The County Court judge ordered the landlord to remedy the condensation problem by replacing the window frames with wooden or PVC frames and by insulating or replacing the concrete lintels. The landlord appealed to the Court of Appeal and the appeal succeeded on the basis that there was no damage to the subject matter of the covenant (the structure and exterior of the house) which required such extensive works. Dillon LJ said this:
“In my judgment, the key factor in the present case is that disrepair is related to the physical condition of whatever has to be repaired and not to questions of lack of amenity or inefficiency. … Where decorative repair is in question one must look for damage to the decorations, but where, as here, the obligation is merely to keep the structure and exterior of the house in repair, the covenant will come into operation only where there has been damage to the structure and exterior which requires to be made good.”
Lawton LJ said that the trial judge should first have identified the parts of the exterior and structure of the house which were out of repair and then have gone on to decide whether, to remedy those defects, it was “reasonably necessary” to replace the concrete lintels and the single-glazed metal windows, which were probably the major causes of excessive condensation in the house. Neill LJ recognised that the only damage to the structure and exterior was to some of the wooden surrounds and to some of the plaster but considered that “a realistic way of effecting those repairs” did not require the replacement of the metal window frames with wooden or PVC frames.

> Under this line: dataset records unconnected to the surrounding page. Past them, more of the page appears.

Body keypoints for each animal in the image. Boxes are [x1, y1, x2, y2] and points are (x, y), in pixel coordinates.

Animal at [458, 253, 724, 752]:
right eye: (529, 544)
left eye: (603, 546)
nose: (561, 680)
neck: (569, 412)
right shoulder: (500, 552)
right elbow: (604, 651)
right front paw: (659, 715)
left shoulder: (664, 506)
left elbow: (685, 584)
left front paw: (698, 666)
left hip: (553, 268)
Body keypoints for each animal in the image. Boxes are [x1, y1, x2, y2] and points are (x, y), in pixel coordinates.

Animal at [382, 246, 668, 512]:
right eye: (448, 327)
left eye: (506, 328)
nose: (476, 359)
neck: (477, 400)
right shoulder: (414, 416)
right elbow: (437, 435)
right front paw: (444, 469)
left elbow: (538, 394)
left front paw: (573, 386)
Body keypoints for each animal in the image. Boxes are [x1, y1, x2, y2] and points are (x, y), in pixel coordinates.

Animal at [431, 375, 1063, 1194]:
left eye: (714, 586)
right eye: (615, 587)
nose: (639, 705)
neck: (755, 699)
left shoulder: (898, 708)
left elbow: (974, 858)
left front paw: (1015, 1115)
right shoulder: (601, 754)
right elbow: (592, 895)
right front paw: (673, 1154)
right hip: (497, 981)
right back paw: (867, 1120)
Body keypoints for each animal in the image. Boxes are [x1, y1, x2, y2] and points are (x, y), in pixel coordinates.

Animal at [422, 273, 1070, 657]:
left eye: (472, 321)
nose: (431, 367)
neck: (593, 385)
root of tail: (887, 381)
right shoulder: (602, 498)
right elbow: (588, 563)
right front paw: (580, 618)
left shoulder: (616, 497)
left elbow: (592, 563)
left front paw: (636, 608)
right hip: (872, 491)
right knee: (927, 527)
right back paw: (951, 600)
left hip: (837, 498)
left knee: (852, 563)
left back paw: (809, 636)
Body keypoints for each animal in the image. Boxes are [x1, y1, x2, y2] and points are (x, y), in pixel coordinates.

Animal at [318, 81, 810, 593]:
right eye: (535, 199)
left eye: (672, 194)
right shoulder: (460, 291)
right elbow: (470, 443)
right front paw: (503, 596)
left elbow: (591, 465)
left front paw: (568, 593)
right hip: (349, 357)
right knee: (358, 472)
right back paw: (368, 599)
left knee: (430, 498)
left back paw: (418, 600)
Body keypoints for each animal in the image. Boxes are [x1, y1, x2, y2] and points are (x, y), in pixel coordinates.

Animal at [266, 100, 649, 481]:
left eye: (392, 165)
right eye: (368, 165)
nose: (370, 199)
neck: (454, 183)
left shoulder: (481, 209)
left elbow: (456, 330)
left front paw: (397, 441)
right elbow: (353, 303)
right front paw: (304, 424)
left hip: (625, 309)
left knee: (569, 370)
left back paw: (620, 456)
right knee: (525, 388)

Under the statutory rating hypothesis, the repair assumption applies to the whole of the hereditament, not simply to the structure and exterior. It follows that if, as a result of defective design or poor workmanship or some other latent defect, any part of the hereditament has become damaged, and the only realistic way of remedying that damage is to carry out additional work which goes further than putting it back into its original condition, (and assuming it is not work which a reasonable landlord would consider uneconomic) the repair assumption requires that the rateable value of the hereditament be determined on the basis that those works have been carried out at the material day.
Finally, it is relevant to mention one point of tribunal procedure. Appeals to the Tribunal in rating cases proceed as re-hearings, as they formerly did before the Tribunal’s statutory predecessor, the Lands Tribunal. As the Tribunal (Sir Keith Lindblom, Chamber President and Mr A.J. Trott F.R.I.C.S.) explained in Johnson (VO) v H&B Foods Ltd [2013] UKUT 539 (LC), at paragraph [64], when it considers an appeal by way of a rehearing, the Tribunal does not disregard the decision of the tribunal below, in this case, the VTE. The appellant is required to satisfy the Tribunal that the decision appealed against was wrong (see the decision of the Court of Appeal in Sole v Henning (V.O.) [1959] 3 All. E.R. 398 at 399H, and the decisions of the Lands Tribunal in Sinclair Gardens Investments (Kensington) Ltd. v Franks (1998) 76 P. & C.R. 230, at pp.234-5, and Wellcome Trust Ltd. v Romines [1999] 3 E.G.L.R. 229, at pp.230-3). The practical consequence of this rule is that, on the re-hearing, the burden of proving matters of fact falls on the appellant.